Task prompt » Copy out, from the entries below, each line holding the string "citata".
*** Opening Information shown ***
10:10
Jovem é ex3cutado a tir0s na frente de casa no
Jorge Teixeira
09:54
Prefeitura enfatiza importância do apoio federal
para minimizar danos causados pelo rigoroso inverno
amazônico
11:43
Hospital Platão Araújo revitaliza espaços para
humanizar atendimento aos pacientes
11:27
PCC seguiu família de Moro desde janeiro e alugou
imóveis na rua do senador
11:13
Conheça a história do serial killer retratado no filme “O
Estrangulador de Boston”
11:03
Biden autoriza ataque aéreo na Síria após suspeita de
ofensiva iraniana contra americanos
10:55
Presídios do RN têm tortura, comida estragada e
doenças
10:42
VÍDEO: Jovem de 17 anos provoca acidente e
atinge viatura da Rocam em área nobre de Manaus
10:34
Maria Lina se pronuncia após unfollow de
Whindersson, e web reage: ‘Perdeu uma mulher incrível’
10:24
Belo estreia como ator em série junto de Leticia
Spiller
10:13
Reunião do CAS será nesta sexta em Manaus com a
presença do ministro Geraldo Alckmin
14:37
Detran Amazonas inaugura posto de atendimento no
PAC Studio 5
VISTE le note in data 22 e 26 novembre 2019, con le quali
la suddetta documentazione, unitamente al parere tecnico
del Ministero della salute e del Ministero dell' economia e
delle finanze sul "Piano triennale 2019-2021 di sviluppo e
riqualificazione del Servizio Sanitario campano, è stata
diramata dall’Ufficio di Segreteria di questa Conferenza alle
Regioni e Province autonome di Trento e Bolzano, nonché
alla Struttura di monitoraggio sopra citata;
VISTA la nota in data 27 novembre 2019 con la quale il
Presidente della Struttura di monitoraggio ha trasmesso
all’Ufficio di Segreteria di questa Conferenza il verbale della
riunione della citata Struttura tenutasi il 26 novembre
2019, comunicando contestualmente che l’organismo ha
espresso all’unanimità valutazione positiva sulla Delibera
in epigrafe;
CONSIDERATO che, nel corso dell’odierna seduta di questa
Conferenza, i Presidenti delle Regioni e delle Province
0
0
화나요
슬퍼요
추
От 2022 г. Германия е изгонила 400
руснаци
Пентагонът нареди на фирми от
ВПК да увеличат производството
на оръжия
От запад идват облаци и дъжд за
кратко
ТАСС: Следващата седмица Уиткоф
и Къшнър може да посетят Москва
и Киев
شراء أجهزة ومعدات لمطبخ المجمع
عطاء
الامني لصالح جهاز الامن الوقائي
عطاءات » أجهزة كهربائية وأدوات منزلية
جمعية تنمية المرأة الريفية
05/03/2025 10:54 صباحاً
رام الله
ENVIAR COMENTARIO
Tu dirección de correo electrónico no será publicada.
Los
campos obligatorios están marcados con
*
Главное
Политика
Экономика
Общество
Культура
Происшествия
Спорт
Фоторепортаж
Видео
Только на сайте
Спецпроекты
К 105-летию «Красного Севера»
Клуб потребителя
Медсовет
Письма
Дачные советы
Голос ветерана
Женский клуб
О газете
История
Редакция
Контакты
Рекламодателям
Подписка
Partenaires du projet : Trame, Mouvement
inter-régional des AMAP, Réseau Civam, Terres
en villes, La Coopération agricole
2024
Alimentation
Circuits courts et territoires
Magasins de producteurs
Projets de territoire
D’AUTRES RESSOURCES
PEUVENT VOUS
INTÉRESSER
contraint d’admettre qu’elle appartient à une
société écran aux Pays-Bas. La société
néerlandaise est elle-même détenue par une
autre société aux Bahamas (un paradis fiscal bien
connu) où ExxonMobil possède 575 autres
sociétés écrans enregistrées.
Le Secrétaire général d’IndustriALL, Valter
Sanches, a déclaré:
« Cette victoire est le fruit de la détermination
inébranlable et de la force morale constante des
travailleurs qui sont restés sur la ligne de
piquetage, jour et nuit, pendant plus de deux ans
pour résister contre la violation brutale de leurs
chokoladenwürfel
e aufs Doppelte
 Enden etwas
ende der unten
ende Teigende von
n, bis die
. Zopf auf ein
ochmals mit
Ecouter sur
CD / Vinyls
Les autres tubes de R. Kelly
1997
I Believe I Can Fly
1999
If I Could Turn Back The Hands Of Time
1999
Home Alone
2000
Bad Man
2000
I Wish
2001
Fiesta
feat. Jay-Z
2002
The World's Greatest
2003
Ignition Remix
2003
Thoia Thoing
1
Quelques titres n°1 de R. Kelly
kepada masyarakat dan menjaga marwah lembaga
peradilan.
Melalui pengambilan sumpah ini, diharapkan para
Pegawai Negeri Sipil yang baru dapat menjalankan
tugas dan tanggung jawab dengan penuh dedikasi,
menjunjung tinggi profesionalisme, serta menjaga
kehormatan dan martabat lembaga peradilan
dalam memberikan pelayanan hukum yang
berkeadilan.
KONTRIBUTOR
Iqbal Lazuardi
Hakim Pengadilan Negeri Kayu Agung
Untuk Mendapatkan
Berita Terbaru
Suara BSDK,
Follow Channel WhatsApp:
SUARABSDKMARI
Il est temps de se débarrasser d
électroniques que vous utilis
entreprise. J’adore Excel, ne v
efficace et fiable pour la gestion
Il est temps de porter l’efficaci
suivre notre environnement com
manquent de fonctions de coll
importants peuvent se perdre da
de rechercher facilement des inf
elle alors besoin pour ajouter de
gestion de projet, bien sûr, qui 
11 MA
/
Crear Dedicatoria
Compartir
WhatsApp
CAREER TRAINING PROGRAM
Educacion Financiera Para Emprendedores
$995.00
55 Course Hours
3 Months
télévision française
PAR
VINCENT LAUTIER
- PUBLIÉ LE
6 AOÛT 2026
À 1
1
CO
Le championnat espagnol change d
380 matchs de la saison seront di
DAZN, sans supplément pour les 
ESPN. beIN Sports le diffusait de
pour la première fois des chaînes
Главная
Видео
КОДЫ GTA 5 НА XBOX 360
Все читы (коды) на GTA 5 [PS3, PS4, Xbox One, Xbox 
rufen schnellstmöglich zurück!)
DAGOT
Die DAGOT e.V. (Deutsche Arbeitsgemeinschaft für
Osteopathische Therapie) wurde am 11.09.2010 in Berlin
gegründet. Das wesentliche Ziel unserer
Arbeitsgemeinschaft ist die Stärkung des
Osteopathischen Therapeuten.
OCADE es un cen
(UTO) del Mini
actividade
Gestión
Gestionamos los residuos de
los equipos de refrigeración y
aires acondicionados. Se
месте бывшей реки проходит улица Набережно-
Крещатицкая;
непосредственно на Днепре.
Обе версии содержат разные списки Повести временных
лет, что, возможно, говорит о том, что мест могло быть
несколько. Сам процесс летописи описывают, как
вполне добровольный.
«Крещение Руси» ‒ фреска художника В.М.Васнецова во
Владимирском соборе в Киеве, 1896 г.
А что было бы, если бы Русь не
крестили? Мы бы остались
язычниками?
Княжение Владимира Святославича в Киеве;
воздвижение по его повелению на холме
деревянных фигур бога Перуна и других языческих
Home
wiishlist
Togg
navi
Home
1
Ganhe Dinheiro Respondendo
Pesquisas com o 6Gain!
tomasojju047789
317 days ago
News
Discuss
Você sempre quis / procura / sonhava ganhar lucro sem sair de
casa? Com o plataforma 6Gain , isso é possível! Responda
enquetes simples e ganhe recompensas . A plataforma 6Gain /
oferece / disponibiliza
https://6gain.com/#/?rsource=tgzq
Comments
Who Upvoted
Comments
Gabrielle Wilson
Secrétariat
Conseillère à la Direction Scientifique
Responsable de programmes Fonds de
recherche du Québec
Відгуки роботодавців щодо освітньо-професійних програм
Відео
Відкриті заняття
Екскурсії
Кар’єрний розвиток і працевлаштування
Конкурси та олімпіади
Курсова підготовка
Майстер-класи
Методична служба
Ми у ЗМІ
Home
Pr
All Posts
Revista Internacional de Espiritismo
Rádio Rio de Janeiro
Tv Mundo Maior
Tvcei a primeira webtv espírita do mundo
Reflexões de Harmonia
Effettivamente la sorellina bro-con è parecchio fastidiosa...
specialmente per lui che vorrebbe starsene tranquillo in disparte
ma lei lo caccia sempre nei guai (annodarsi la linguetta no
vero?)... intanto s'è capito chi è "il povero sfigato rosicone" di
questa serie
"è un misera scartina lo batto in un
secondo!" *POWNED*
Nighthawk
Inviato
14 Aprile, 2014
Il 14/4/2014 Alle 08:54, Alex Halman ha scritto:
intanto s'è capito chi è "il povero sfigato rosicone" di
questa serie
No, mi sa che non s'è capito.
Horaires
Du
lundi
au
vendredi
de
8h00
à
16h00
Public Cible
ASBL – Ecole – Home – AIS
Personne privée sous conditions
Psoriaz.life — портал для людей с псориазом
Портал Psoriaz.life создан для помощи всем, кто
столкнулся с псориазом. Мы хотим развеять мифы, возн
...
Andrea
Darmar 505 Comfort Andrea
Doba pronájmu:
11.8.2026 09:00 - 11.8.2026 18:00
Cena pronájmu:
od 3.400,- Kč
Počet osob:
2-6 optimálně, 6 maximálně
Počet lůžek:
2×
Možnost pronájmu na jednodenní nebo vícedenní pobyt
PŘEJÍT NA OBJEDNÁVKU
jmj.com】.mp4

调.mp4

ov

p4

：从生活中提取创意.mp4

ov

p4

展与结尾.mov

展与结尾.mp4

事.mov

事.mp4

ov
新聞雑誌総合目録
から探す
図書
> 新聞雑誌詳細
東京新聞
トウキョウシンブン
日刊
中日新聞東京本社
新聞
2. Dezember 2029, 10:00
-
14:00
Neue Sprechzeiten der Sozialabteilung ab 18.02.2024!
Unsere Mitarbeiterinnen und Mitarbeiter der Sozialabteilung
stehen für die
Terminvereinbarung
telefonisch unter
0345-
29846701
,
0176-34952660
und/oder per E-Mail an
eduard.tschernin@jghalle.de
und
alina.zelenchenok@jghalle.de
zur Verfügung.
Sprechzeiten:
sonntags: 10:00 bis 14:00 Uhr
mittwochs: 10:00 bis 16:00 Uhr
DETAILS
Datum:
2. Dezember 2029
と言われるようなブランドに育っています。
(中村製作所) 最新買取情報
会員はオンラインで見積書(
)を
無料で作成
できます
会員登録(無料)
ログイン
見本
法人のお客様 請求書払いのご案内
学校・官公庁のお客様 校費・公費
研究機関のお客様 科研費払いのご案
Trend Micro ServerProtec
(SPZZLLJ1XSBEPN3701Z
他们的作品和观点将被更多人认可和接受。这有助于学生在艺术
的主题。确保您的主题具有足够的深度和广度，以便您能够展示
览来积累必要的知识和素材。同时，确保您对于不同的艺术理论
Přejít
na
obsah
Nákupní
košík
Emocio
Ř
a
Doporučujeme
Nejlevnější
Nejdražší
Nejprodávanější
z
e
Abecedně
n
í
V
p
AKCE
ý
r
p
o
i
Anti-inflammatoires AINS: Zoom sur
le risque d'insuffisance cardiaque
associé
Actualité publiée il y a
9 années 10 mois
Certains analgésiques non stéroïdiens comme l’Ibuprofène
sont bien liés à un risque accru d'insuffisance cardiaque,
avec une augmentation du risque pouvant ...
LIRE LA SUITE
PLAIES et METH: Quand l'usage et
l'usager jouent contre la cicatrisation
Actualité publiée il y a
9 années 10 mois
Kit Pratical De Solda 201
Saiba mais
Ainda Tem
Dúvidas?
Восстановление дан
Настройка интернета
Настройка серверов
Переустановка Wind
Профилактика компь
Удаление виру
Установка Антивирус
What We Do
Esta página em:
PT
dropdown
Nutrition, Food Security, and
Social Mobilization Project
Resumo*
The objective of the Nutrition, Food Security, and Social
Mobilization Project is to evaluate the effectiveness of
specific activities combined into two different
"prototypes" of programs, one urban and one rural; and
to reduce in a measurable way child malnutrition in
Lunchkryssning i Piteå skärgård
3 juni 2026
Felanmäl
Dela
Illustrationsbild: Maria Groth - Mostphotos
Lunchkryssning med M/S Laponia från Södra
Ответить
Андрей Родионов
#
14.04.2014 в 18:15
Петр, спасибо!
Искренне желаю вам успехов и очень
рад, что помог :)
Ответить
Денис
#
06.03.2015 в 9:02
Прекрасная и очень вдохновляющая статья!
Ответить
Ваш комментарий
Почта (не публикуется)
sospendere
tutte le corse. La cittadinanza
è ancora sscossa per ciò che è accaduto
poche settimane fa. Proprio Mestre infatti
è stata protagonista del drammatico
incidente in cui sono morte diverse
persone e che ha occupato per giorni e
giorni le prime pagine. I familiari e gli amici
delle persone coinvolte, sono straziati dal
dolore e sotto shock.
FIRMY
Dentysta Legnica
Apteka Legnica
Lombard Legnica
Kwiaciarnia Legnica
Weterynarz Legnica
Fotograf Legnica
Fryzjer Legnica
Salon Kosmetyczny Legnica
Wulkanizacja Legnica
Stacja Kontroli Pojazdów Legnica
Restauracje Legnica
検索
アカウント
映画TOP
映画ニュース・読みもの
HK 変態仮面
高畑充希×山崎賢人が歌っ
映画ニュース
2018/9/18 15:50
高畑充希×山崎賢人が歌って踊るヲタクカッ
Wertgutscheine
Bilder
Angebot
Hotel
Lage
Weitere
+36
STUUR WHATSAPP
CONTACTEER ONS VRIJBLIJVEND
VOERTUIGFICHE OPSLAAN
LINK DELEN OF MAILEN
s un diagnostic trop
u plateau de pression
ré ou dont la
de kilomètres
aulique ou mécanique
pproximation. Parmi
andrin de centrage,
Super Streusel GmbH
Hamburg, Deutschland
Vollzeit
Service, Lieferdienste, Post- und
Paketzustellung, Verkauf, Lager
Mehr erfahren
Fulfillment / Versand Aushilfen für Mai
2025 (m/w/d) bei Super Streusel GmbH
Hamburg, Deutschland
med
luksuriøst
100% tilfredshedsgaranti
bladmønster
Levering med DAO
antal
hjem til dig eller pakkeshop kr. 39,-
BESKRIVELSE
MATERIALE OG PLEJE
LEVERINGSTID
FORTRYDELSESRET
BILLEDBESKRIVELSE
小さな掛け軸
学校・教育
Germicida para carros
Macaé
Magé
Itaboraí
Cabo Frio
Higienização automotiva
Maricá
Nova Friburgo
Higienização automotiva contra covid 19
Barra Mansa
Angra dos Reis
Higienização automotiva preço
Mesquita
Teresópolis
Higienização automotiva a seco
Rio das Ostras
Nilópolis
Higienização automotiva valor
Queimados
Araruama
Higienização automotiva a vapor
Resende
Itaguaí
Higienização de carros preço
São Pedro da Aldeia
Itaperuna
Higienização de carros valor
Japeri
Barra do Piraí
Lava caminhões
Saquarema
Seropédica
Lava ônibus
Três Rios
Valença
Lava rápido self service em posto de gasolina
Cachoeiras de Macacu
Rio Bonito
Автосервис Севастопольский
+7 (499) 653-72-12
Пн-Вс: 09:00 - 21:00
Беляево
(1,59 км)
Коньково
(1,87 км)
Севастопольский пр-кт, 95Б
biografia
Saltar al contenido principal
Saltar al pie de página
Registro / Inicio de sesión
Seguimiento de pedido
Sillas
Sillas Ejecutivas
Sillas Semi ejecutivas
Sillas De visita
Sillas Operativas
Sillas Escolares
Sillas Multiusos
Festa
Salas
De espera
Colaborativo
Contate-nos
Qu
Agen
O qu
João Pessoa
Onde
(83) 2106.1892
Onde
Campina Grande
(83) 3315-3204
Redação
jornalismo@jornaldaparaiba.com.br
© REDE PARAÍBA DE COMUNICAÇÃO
*** Closing Information shown ***
Response to the exercise »
alla Struttura di monitoraggio sopra citata;
riunione della citata Struttura tenutasi il 26 novembre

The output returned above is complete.